What is Probable Cause?
If you have read our blog on police encounters you have a better understanding of your rights when approached by a police officer.
It’s a 3-Question Process:
- Officer, am I free to leave?
- Officer am I being detained?
- Officer, am I under arrest?
If the officer said you are under arrest, this arrest is based on probable cause.
What is probable cause?
Probable cause is defined as facts and circumstances sufficient to believe a crime has been committed. Your lawyer, will learn whether the officer in fact had probable cause to arrest you. For example, regarding DWI criminal defense, Texas courts have held rapid acceleration, weaving, speeding, verbal defiance, leaning on door for support, mumbled speech, bloodshot eyes, smell of alcohol, and poor performance on field sobriety exercises provided sufficient probable cause for a DWI arrest. In contrast, Texas courts have held speeding, an illegal u-turn, and a variation of the field sobriety tests did not provide a sufficient basis for a DWI arrest.
What is the difference between a mere encounter, a detention, and an arrest?

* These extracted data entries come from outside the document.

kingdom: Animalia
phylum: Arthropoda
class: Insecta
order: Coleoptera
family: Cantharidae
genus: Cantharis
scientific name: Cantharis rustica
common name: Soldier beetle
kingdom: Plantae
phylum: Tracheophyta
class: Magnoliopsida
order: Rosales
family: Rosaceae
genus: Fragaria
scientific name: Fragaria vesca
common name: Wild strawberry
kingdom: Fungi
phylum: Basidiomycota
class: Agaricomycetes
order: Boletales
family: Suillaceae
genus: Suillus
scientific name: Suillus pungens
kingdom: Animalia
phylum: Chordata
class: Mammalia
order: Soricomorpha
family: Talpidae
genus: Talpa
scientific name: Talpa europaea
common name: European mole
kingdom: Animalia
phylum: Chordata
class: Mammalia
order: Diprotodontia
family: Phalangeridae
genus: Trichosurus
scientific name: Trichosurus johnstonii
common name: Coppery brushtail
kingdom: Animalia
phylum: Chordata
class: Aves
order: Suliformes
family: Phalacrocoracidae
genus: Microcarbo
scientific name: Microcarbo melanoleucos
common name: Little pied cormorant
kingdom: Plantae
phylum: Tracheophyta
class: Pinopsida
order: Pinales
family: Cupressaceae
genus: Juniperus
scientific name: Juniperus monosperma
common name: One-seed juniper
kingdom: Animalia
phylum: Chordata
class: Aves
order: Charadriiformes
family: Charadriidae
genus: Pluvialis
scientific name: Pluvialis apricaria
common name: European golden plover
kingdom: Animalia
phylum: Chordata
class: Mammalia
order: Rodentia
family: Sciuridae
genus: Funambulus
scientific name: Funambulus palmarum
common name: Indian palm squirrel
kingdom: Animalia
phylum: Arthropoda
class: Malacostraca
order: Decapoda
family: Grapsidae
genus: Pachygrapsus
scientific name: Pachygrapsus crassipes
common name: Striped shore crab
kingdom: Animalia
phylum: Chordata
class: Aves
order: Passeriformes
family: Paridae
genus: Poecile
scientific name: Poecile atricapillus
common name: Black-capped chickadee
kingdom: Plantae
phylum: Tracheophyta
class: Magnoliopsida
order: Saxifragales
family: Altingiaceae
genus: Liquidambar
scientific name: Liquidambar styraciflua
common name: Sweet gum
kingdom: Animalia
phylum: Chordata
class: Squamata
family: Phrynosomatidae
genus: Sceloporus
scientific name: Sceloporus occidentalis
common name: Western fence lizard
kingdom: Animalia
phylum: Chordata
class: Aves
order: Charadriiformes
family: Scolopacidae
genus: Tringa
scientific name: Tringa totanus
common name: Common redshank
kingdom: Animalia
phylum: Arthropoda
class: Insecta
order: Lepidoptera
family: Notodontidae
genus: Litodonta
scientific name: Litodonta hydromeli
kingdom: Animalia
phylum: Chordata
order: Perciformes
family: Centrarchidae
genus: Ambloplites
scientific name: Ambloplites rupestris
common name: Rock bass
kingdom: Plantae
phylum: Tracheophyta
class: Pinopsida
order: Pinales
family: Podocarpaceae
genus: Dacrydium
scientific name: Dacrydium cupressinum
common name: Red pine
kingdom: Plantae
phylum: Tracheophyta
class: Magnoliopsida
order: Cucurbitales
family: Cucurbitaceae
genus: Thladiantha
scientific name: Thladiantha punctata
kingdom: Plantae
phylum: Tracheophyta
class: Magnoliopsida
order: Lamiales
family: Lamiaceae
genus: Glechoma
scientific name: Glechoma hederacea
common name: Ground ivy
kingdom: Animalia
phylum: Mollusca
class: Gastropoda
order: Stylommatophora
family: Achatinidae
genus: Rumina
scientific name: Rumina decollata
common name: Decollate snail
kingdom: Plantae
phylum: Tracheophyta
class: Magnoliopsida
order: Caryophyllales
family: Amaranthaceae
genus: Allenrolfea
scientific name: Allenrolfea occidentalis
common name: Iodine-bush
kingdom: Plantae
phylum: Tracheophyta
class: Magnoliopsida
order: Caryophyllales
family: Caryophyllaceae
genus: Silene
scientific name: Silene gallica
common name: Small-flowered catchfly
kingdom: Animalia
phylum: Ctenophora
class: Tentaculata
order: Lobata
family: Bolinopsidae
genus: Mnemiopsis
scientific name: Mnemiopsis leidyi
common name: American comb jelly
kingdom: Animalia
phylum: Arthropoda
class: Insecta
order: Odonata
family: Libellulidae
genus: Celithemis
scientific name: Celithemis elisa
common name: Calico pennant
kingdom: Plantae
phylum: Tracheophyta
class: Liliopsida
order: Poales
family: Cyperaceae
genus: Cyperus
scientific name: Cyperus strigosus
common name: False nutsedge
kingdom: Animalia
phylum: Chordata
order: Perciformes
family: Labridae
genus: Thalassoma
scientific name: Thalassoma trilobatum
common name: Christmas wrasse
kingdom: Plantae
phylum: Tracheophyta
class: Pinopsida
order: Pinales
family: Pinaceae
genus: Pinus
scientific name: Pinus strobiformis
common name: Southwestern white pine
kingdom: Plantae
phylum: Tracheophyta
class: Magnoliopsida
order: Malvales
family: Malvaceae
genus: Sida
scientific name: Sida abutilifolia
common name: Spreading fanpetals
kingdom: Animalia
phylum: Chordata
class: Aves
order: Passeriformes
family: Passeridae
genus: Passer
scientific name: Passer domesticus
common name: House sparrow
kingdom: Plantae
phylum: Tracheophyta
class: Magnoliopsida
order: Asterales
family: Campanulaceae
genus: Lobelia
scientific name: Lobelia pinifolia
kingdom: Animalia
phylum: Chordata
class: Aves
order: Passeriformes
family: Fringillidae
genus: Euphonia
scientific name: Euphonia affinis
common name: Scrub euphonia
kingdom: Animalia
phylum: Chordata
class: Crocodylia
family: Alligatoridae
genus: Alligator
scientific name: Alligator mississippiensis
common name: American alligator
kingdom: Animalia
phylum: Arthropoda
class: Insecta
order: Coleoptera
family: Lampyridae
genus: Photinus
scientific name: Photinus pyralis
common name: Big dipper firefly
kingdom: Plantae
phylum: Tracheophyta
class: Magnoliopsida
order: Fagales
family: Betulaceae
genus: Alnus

A mere encounter requires no suspicion at all. It is an exchange of information. A detention requires reasonable suspicion and is a temporary investigation. An arrest requires probable cause. Think of a staircase. The first step, mere encounter, is the lowest form of police interaction. The second step, a detention, requires suspicion a crime may have been committed. The third step, probable cause, requires sufficient facts to believe a crime has been committed. Your criminal attorney will examine the encounter, detention, and arrest to determine if each step was conducted lawfully.
What if the officer didn’t have probable cause to arrest me?
If the officer arrests you without probable cause, than the arrest is unlawful and in violation of your constitutional rights. Any evidence obtained from that unlawful arrest is known as “fruit of the poisonous tree.” Your criminal defense lawyer will move to have any unlawfully obtained evidence suppressed. Suppressed evidence means no evidence. No evidence means the state likely can’t prove their case and must dismiss.